The detention of these men, many seized by U.S. forces in Afghanistan and some arrested around the world in the past 16 months, has brought the United States extensive criticism from all over the world. Most of the detainees are Muslim. There are now 650 of them, Burfeind said, up 25 from the end of last October.

Amnesty International, a worldwide agency that works for human rights, called on the United States to "end the legal black hole into which it has thrown hundreds of detainees."

Amnesty said the detainees have had "no access to the courts, lawyers or relatives; the prospect of indefinite detention in small cells for up to 24 hours a day; the possibility of trials by executive military commissions with the power to hand down the death sentences and no right to appeal."

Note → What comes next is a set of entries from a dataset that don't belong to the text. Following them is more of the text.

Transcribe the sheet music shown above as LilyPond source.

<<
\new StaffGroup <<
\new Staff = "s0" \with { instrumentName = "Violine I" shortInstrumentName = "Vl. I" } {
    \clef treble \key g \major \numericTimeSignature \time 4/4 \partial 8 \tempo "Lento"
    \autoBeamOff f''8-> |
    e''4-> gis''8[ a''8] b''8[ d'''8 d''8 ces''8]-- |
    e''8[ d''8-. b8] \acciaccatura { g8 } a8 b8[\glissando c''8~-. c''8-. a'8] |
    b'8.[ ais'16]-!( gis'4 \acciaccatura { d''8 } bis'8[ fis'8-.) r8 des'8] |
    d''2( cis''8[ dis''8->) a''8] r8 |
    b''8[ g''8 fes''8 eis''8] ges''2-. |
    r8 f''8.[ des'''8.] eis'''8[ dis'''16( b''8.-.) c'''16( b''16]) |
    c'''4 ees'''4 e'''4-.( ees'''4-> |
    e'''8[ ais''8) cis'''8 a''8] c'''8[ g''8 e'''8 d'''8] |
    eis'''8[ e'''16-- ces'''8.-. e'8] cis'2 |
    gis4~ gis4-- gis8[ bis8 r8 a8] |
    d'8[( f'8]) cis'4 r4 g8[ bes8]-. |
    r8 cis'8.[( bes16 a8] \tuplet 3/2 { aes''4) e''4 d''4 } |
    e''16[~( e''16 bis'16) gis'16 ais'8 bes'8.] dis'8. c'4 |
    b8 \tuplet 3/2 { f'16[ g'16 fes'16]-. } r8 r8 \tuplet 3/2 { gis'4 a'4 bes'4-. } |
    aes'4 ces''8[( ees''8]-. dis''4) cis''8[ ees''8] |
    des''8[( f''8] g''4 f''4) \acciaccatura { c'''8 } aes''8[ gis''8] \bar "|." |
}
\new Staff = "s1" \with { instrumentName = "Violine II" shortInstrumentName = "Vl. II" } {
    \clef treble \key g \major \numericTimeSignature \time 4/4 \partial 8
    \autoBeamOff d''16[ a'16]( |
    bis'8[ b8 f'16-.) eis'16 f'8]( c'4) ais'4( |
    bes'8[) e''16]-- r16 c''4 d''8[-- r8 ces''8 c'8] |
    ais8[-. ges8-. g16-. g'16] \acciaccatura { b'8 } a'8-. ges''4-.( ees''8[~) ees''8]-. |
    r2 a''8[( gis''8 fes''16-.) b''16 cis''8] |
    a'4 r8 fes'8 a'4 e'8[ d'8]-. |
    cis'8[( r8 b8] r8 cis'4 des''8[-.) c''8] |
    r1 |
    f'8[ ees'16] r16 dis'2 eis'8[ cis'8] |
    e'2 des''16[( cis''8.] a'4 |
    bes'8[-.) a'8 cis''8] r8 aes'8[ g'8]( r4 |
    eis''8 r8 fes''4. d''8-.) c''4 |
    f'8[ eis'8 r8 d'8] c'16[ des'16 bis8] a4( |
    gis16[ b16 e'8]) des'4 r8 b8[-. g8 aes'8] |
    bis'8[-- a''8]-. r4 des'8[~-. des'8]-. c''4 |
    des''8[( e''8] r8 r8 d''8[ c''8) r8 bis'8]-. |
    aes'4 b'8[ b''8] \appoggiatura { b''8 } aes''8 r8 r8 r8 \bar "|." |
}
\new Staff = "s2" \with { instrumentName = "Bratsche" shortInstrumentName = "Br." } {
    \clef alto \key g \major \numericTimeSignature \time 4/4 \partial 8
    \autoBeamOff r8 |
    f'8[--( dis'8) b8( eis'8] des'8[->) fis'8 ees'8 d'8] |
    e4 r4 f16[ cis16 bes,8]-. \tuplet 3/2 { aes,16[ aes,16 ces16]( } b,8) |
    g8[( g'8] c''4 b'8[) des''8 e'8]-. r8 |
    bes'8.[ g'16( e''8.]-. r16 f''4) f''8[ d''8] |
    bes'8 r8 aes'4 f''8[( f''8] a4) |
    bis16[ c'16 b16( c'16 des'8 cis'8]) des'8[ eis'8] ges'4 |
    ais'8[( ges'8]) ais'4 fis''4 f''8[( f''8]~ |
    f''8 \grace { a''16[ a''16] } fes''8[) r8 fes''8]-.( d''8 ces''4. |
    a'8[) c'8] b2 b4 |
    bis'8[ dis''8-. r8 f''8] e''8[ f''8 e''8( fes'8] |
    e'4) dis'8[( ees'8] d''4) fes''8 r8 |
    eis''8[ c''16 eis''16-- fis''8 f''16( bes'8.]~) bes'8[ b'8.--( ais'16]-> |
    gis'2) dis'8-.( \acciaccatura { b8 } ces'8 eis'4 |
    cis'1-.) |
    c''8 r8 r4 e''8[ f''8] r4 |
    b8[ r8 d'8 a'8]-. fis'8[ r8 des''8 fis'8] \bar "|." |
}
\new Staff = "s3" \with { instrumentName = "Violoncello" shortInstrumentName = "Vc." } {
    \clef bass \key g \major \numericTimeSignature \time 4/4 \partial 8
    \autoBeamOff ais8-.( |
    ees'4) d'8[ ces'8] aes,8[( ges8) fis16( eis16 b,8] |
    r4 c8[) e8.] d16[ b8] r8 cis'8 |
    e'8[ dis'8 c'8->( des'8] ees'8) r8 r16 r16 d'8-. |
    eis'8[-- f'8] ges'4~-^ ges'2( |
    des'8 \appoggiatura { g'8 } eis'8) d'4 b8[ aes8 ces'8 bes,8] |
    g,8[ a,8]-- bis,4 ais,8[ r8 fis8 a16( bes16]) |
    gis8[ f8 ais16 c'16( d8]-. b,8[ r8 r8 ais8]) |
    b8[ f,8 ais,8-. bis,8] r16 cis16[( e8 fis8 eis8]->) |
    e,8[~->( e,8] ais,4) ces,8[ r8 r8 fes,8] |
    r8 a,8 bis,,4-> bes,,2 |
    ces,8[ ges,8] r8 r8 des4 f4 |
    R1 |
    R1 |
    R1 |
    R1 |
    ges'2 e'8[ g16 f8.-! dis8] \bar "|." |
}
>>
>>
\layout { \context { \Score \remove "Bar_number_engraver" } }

"Is this how the USA defends human rights and the rule of law?" the human rights group asked in a press release.

The U.S. military authorities have given the news media limited access to the camp, but no interviews with detainees. It has encouraged feature stories about how it prepares food to Muslim standards and provided some minimal creature comforts and denied it has mistreated the detainees.

But Amnesty International said it is investigating reports that two men, of Iraqi and Jordanian nationality, arrested and held incommunicado in Gambia in November 2002 on suspicion of al Qaida links, have secretly been transferred to Camp Delta.

Burfeind said the Defense Department declined to identify the countries of origin of the detainees or their names and identities.

Several reports over recent months said many of the detainees turned out be of no intelligence value to the United States. Others appear to have been brought there under dubious circumstances. Amnesty said among the early transferees were six Algerian nationals seized by U.S. officials in Bosnia-Herzegovina. Their case was described by the United Nations High Commissioner for Human Rights as "one of extra-judicial removal from a foreign sovereign territory," Amnesty said.